Tasks to perform:
**A.** List every organization named in the award announcement.
**B.** In the award announcement, write out the passage from "The Saybrook Alumni" to "American Psychological Association." again with "three" replaced by "four".
**C.** Extend the announcement about Dr. Klisanin's award, picking up after its last sentence.

Reading passage:
───

The Saybrook Alumni Association is pleased to announce that Saybrook Psychology Alumna Dr. Dana Klisanin (Ph.D. 2003) received the Division 46, Early Career Scientific Contribution to Media Psychology award, one of only three awards presented this year by the Media Psychology Division of the American Psychological Association.

Dr. Klisanin is the founder of Evolutionary Guidance Media R&D, Inc., a research
organization focused on exploring the social and psychological impact of new media on individuals and society, particularly its ability to promote pro-social aims and facilitate the emergence of planetary consciousness. Dana has also pioneered research in the area of digital altruism, exploring the idea that people conscientiously and repetitively engaging in this behavior are harbingers of a new incarnation of the hero archetype she describes as the cyberhero.

───

Supplied records:
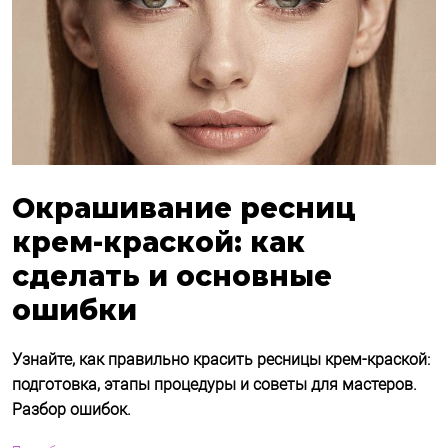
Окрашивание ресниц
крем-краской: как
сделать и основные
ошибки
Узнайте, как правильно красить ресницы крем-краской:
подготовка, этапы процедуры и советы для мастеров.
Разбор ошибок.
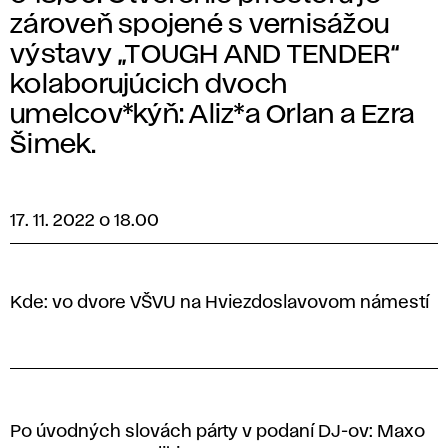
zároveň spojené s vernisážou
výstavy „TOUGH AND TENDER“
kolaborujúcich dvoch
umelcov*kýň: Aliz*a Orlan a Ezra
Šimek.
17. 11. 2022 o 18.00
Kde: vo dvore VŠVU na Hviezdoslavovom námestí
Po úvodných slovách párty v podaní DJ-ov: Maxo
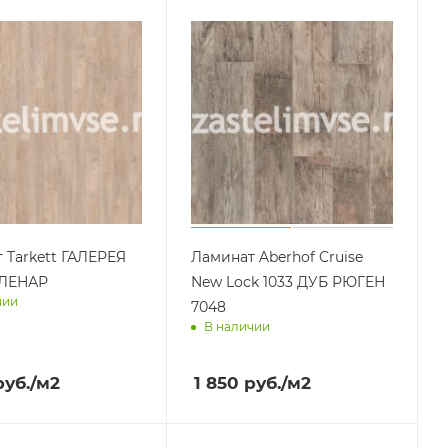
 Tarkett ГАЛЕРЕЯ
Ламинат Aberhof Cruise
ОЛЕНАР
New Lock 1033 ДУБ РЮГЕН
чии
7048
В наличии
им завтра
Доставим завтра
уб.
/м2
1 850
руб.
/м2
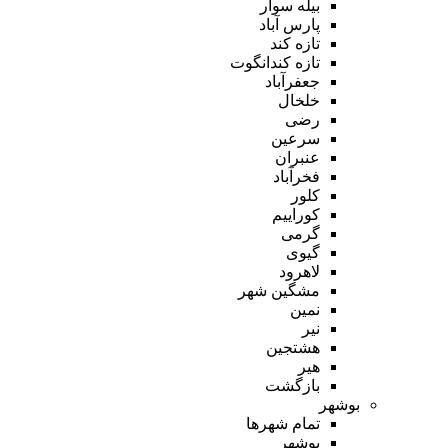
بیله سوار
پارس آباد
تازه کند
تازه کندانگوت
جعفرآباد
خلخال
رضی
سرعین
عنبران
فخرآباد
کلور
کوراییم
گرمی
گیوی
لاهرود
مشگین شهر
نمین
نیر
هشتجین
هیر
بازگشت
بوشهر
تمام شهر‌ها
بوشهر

───

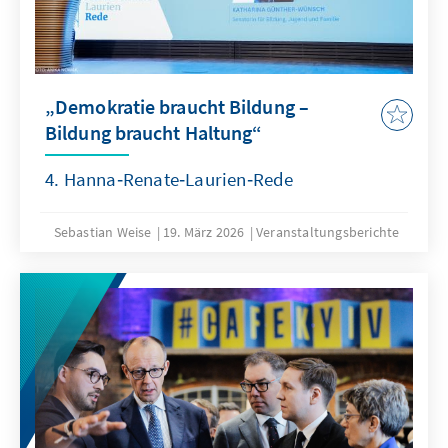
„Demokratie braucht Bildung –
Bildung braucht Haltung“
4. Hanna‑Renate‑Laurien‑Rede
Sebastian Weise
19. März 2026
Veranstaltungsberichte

───

Solved tasks:
**A.**
Saybrook Alumni Association
Media Psychology Division (Division 46) of the American Psychological Association
American Psychological Association
Evolutionary Guidance Media R&D, Inc.

**B.**
The Saybrook Alumni Association is pleased to announce that Saybrook Psychology Alumna Dr. Dana Klisanin (Ph.D. 2003) received the Division 46, Early Career Scientific Contribution to Media Psychology award, one of only four awards presented this year by the Media Psychology Division of the American Psychological Association.

**C.**
 
Dr. Klisanin received her M.A. in Psychology in 2000 and her Ph.D. in Psychology in 2003, both from Saybrook University. Her doctoral dissertation was chaired by Bela Banathy, Sr. and was titled, Designing Media with Intent: Evolutionary Guidance Media for the Creation of Planetary Consciousness.
 
The Division 46 awards will be presented at the Annual Convention of the American Psychological Association, August 2-5, 2012.